(no subject)

Dec 05, 2004 00:01

You know, I can't sleep, so I was lying there thinking... writing is so not a glamorous profession. Being a writer can be glamorous, but only when you're not actually writing; the literal act of putting down words isn't very interesting to watch. You could never have, like, The Phantom of the Fiction Workshop, where some deformed, disgruntled professor-wannabe lived in the subterranean tunnels below, like, the student center or something, and, like, came and kidnapped me from my dorm to take me down to his underground print shop, where we would write the Noveeeeellas of the Niiiiight.

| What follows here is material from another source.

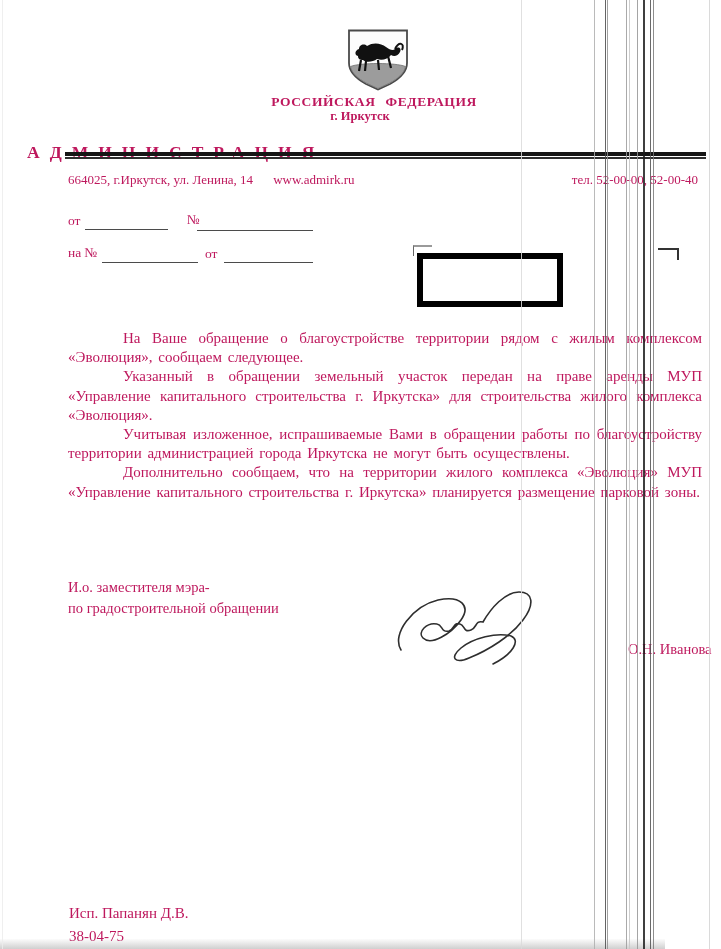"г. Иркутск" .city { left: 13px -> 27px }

Because we would be sitting there arguing over who got the laptop, because I can't write longhand anymore, absolutely cannot, and then possibly he would have to risk life and limb to get another laptop rather than listen to my constant, pointed observations that my RIGHT HAND IS CRAMPING UP AGAIN (ARE THESE THE ONLY PENS YOU HAVE?), and possibly he would have to murder one of the computer science guys to get it. And that's just not cool. And let's not even talk about the actual writing. We'd be sitting there in our pajamas with a half-eaten pizza and a bottle of Aristocrat, tippity-tapping away at our keyboards, and every three minutes he'd be like, "Where are you now? How many pages do you have? Are you on a new chapter yet?," and I'd be like, "I swear to God--work on your own thing, man," and he'd be like, "I can't, I have writer's block," and I'd be like, "How can you possibly have writer's block? You're freakin' holed up under the Spanish department sleeping on newspapers and eating stray cats--isn't that enough to write about, Mr. I Am the Angel of Writing?," and he'd be like, "Uh... maybe I should be the Angel of Editing," and I'd be like, "OH HELL NO," and I'd end up using my student ID to unlock the door, you know, like that credit card trick, while he was out stealing another carton of NutraGrain bars from the caf, and escape back to the dorm. And then he'd get so mad he'd try to win me back by crashing my next open-mike night with his scathing three-hundred-page novel/manifesto about the empty emptiness of modern existence and the futility of keeping it real in a materialistic world and you know what the saddest thing would be? Nobody at the reading would notice anything out of the ordinary. They'd just roll their eyes and order another Tazo chai.